▶ _Supplied text_:
Origin of the woody macaronesian Sempervivoideae and the phylogenetic position of the East African species of Aeonium
Mes, T.H.M.; Van Brederode, J.; 't Hart, H.
Botanica Acta 109(6): 477-491
ISSN/ISBN: 0932-8629 DOI: 10.1111/j.1438-8677.1996.tb00601.x
Evolutionary relationships among the genera of Macaronesian Sempervivoideae, Aeonium, Aichryson, Greenovia, and Mononthes, were studied using sequence variation of the chloroplast DNA trnL (UAA) - trnF (GAA) spacer and the nuclear ribosomal Internal Transcribed Spacer 2 (ITS2). Phylogenetic analysis indicates that the Moroccan Sedum sect. Monanthoidea is the sister taxon of the Macaronesian Sempervivoideae. In combination with the terminal position in the Macaronesian Sempervivoideae of the East African A. leucoblepharum, which has formerly been assumed to be the sister taxon of the other species of Macaronesian Sempervivoideae (i.e. Aichryson and Monanthes), a recent remigration to Africa is suggested. Statistical support for the terminal position of A. leucoblepharum using only spacer sequences is without homoplasy but not high since only single mutations in both the chloroplast and nuclear sequence characterize the clade containing A. leucoblepharum. A. leucoblepharum and the Canarian species with a similar growth-form share 50% of the RAPDs. Within a clade comprising woody species with yellow flowers and a herbaceous rosette. the highest genetic divergence, as determined with RAPDs. is found between A. simsii and the woody Macaronesian and African species. The extremely close genetic ties among the woody and branched (sub)shrubs indicate that, when compared to the other species of the genus, the woody, African Aeonium species are not the sister group of the Macaronesian Sempervivoideae and substantiate the view that an ancestor of A. leucoblepharum recently migrated from the Canary Islands to East Africa and Arabia through long distance dispersal, rather than being a relict of an African Aeonium flora from the Tertiary.

Saved entries:

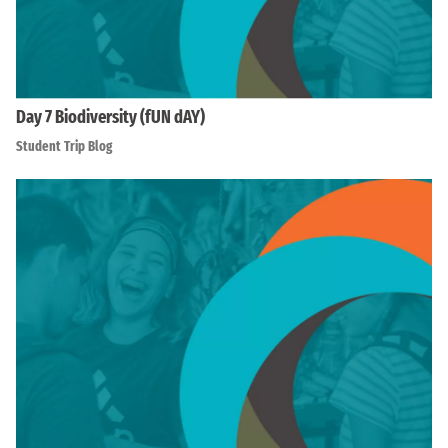
Day 7 Biodiversity (fUN dAY)
Student Trip Blog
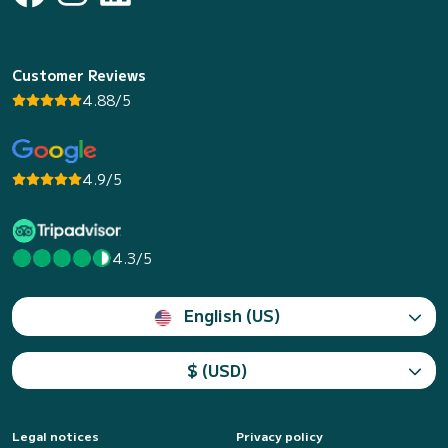
Customer Reviews
4.88/5
4.9/5
4.3/5
English (US)
$ (USD)
Legal notices
Privacy policy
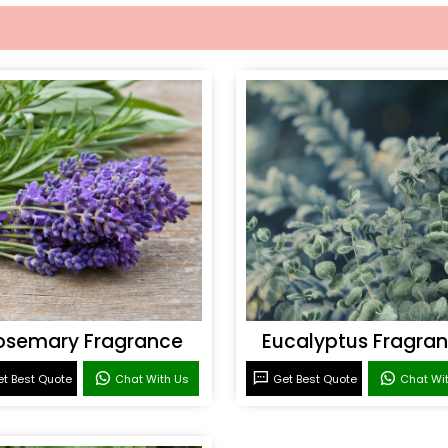
osemary Fragrance
Eucalyptus Fragra
t Best Quote
Chat With Us
Get Best Quote
Chat Wi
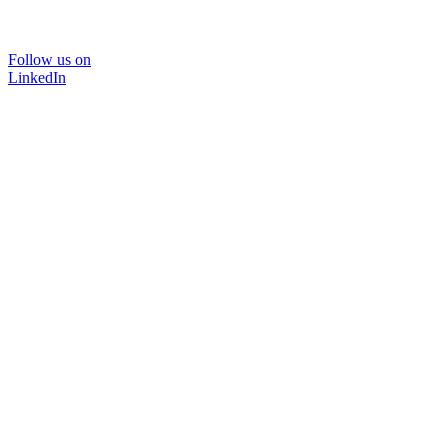
Follow us on
LinkedIn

▶ _Exercise goal_: According to the abstract on the origin of the woody Macaronesian Sempervivoideae, which taxon is the sister taxon of the Macaronesian Sempervivoideae?

▶ _Result below_: The Moroccan Sedum sect. Monanthoidea.